The study, the first to examine the possible health benefits of owning a pet among people with HIV or AIDS, is one of the largest scientific studies to examine the health benefits of owning pets.

Surveying more than 1,800 gay and bisexual men, researchers found that men with AIDS who had close attachments with pets were significantly less likely to suffer from depression than men with AIDS who did not have a pet companion.

"Pet ownership among men who have AIDS provides a certain level of companionship that helps them cope better with the stresses of their lives," said psychologist Judith Siegel, a UCLA professor of public health and lead author of the report. "This is one more study that demonstrates the health benefits that owning a pet can provide."

Researchers report in the April edition of the journal AIDS Care that men who had developed AIDS were much more likely to report symptoms of depression as compared to other gay and bisexual men. Men who were HIV-positive, but did not have AIDS were no more likely to depressed than other men in the study.

While having AIDS was a risk factor for depression, owning a pet significantly reduced the chances of having symptoms of depression, Siegel said.

Men with AIDS who did not own a pet were about three times more likely to report symptoms of depression than men who did not have AIDS. But men with AIDS who had pets were only about 50 percent more likely to report symptoms of depression, as compared to men in the study who did not have AIDS.

"The benefit is especially pronounced when people are strongly attached to their pets," Siegel said.

Previous studies by Siegel and other researchers have shown that pet ownership may offer many health benefits. For example, pet ownership decreases visits for medical care among the elderly, increases longevity among heart attack survivors, and is associated with improved health status among persons with disabilities.

"The phenomenon cannot be explained simply by the extra exercise one gets walking their dog -- the emotional bond between the animal and the owner adds something more," said Siegel. "Pet ownership is not necessarily a substitute for human support, but it's another way to express and receive love."

While the UCLA study found that most AIDS patients were aware of the possibility that pets could increase exposure to opportunistic infections, few had spoken to their physicians about the issue. Other research has identified the feces of cats and birds as potential sources of infections that could be hazardous to people with impaired immunity.

"If people adopt safe pet handling practices -- which include wearing gloves when cleaning a litter box or cage -- the risk of infection is low and appears to be outweighed by the personal benefits of pet ownership," Siegel said.
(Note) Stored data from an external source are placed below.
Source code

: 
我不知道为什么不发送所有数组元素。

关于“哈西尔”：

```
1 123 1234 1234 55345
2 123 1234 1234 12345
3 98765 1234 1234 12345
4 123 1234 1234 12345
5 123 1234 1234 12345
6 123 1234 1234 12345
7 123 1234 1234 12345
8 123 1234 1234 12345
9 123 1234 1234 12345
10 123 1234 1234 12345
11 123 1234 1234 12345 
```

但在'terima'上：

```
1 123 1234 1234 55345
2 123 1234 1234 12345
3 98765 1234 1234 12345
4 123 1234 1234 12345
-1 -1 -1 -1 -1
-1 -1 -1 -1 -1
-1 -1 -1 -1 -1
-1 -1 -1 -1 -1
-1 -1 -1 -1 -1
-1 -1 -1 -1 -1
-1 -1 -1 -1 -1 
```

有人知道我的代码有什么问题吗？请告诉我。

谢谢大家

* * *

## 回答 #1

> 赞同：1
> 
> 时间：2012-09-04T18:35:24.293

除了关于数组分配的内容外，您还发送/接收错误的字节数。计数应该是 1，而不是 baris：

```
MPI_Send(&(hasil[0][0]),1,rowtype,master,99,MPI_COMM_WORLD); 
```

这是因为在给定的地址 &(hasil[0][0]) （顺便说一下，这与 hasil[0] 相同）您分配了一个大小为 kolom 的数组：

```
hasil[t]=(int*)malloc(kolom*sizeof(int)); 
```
The men in the study are participants in the Multicenter AIDS Cohort Study, a long-term study of the natural history of the AIDS epidemic. The men lived in Baltimore, Chicago and Los Angeles.

Other authors of the study are Roger Detels of the UCLA School of Public Health, Frederick Angulo of the federal Centers for Disease Control and Prevention, Jerry Wesch of the Northwestern University School of Medicine, and Anna Mullen of the Johns Hopkins School of Hygiene and Public Health. Funding for the study was provided by the National Institute of Allergy and Infectious Diseases, the National Cancer Institute, and the Agency for Health Care Policy and Research.